The need for faster and better optimization algorithms is ubiquitous and ever increasing. Besides the sheer size of data to be analyzed, the nature of modern optimization instances presents formidable challenges with data being partially specified, uncertain or high-dimensional data. Convex optimization remains the principal workhorse, but needs to be developed in several ways to meet these challenges. This project aims to do so by (a) developing faster algorithms for convex optimization using randomization (b) making optimization algorithms robust to uncertainty, and (c) providing robust guarantees when the input is only partially specified or uncertain.
Intellectual Merit. The foundational ideas of this project are novel, timely and will extend the frontier of our knowledge of optimization. They integrate multiple disciplines --- operations research, theoretical computer science, signal processing and statistical learning --- with the common goal of fast, robust and versatile convex optimization algorithms. Trading off accuracy for efficiency, the use of randomization, guarantees in the face of uncertain data and new formulations of convex optimization problems for learning, are all promising methods with wide applicability.

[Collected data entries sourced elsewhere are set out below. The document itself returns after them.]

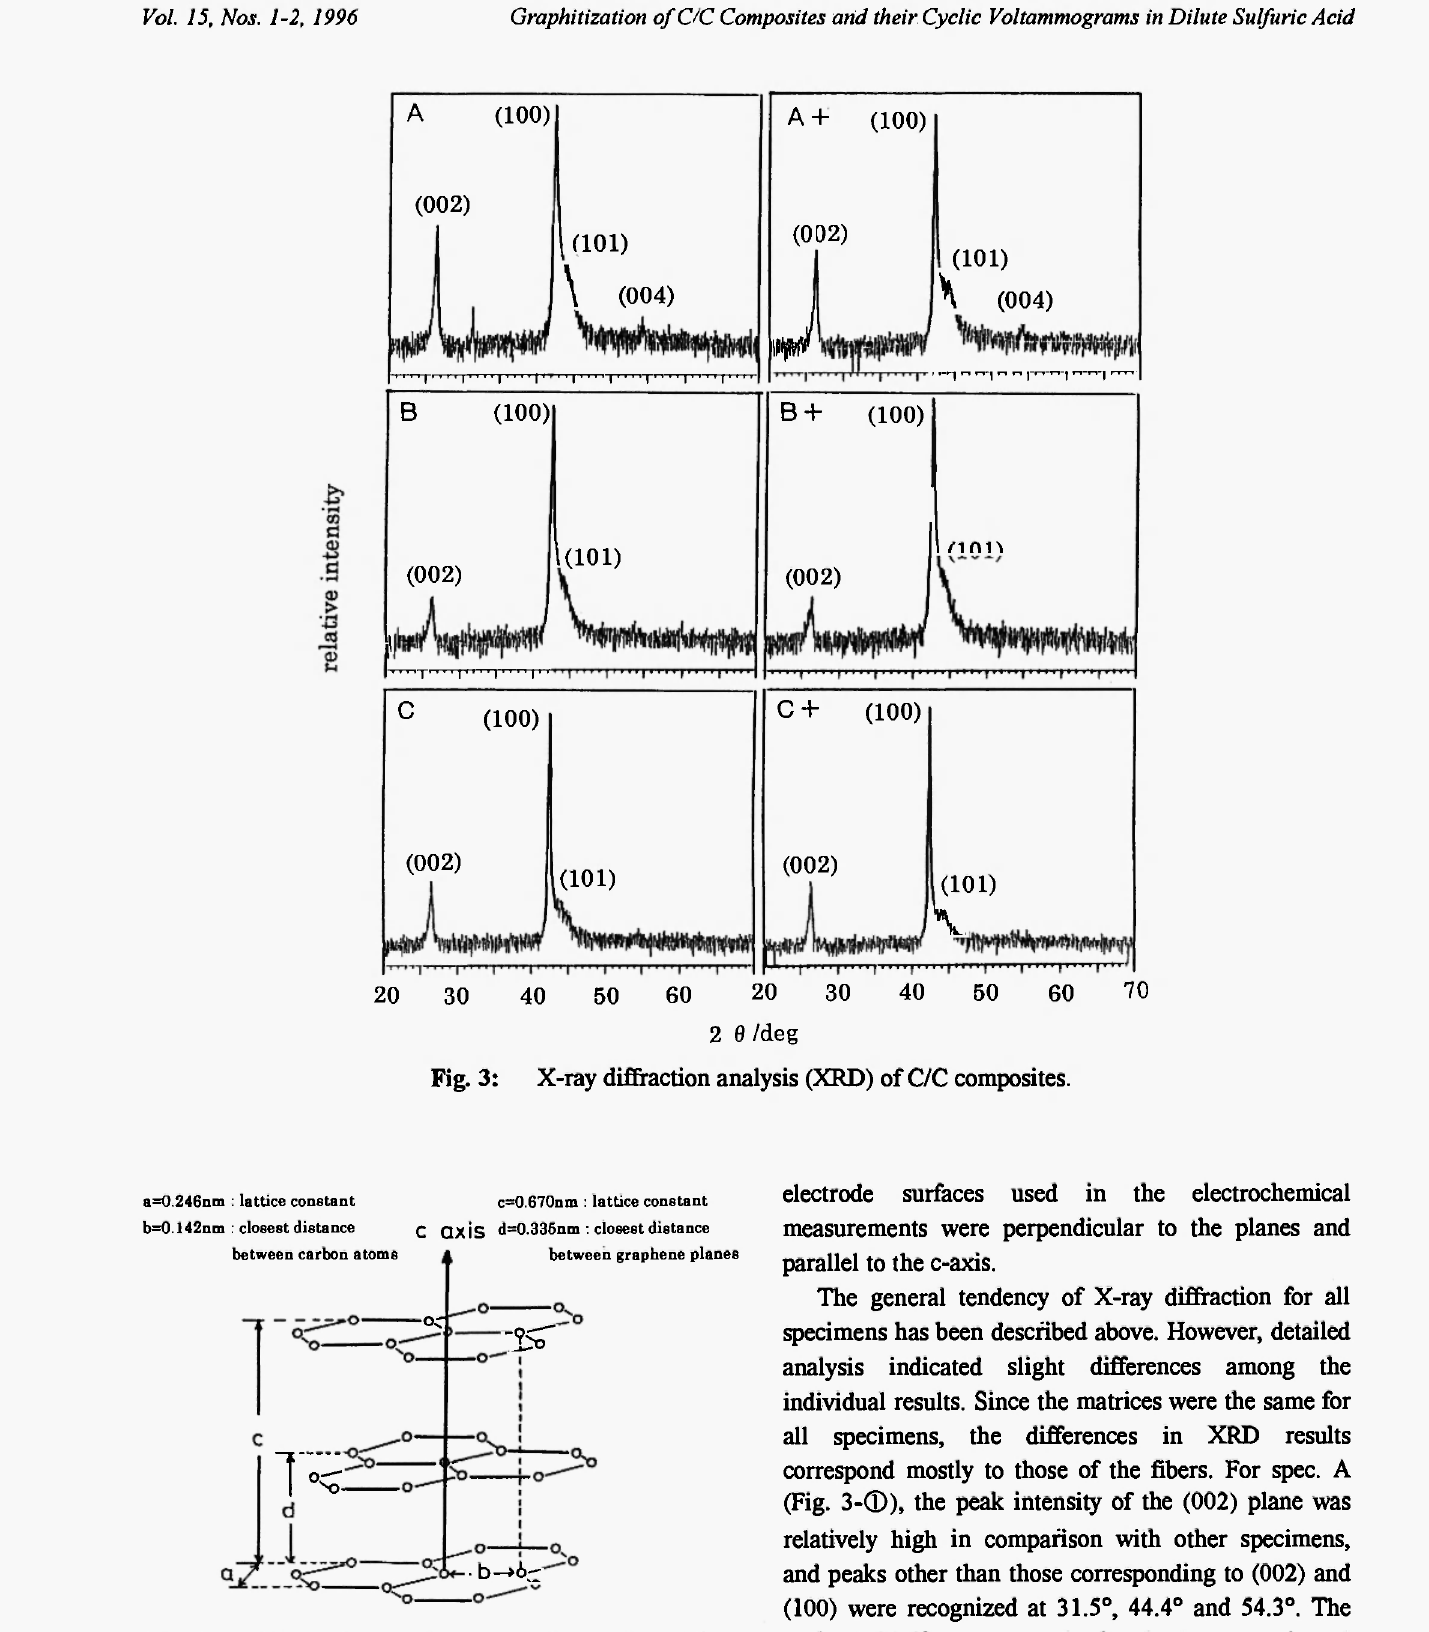
Fig. 4: Schematic crystal structure of natural graphite.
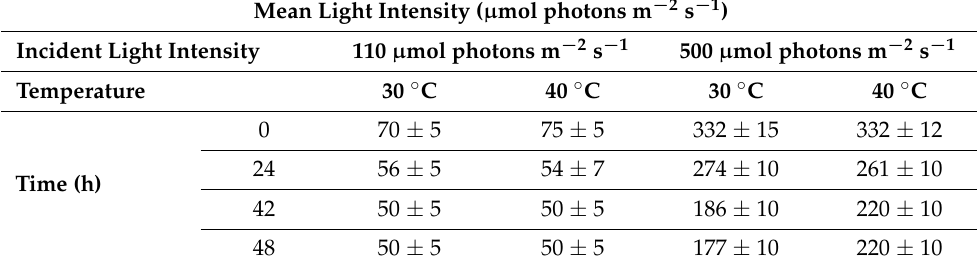
Table 1. Changes in mean light intensities experienced by the cultures during the experiment at different incident light intensities and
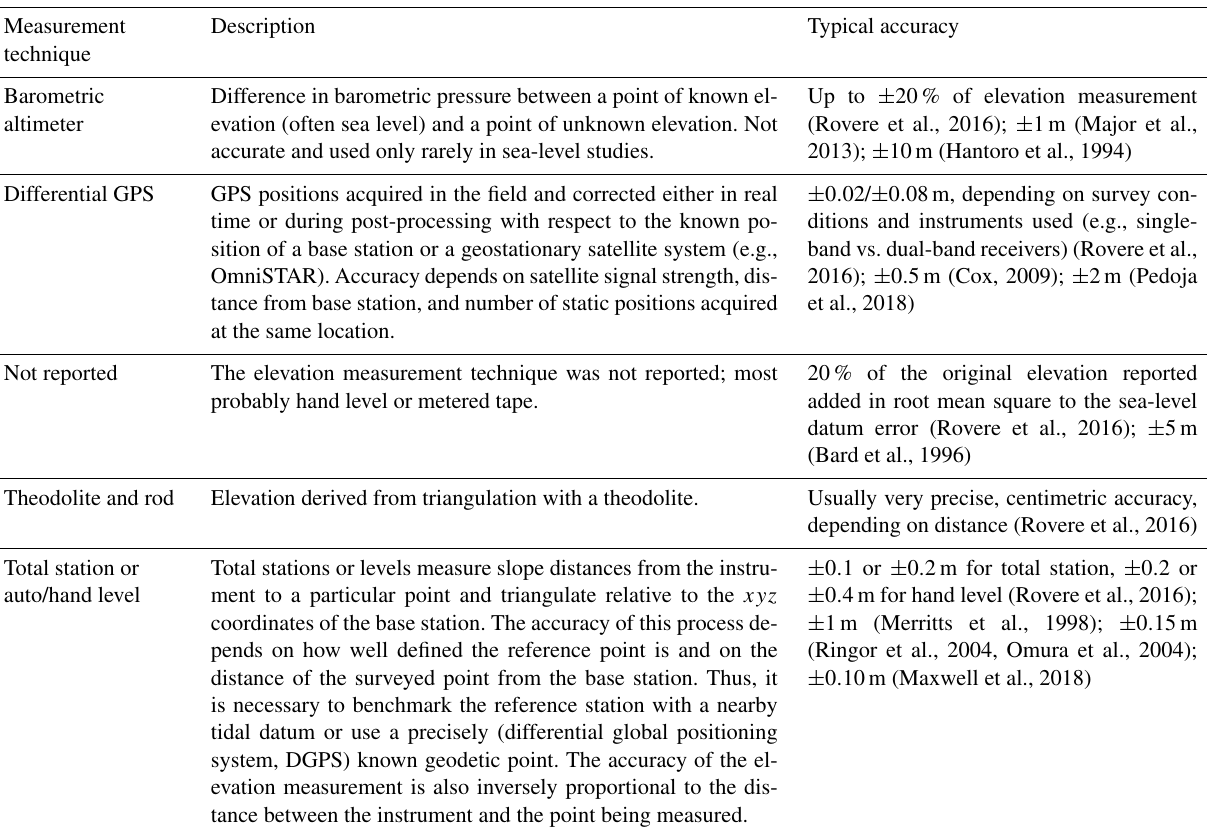
Table 2. Measurement techniques reported by the published studies and associated measurement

Broader Impact. This project is motivated by several general problems in applied mathematics that touch many different application areas. Progress on these problems, which include structured matrix factorization and estimation, graph estimation, robust multi-stage decision making and signal recovery, will have direct and lasting impact in applications as diverse as medical imaging, radar array processing, passive acoustic imaging, and digital communications. Mentoring and collaborating with a graduate student and a shared postdoctoral student across multiple EAGERs are additional aspects of the broader impact of this EAGER.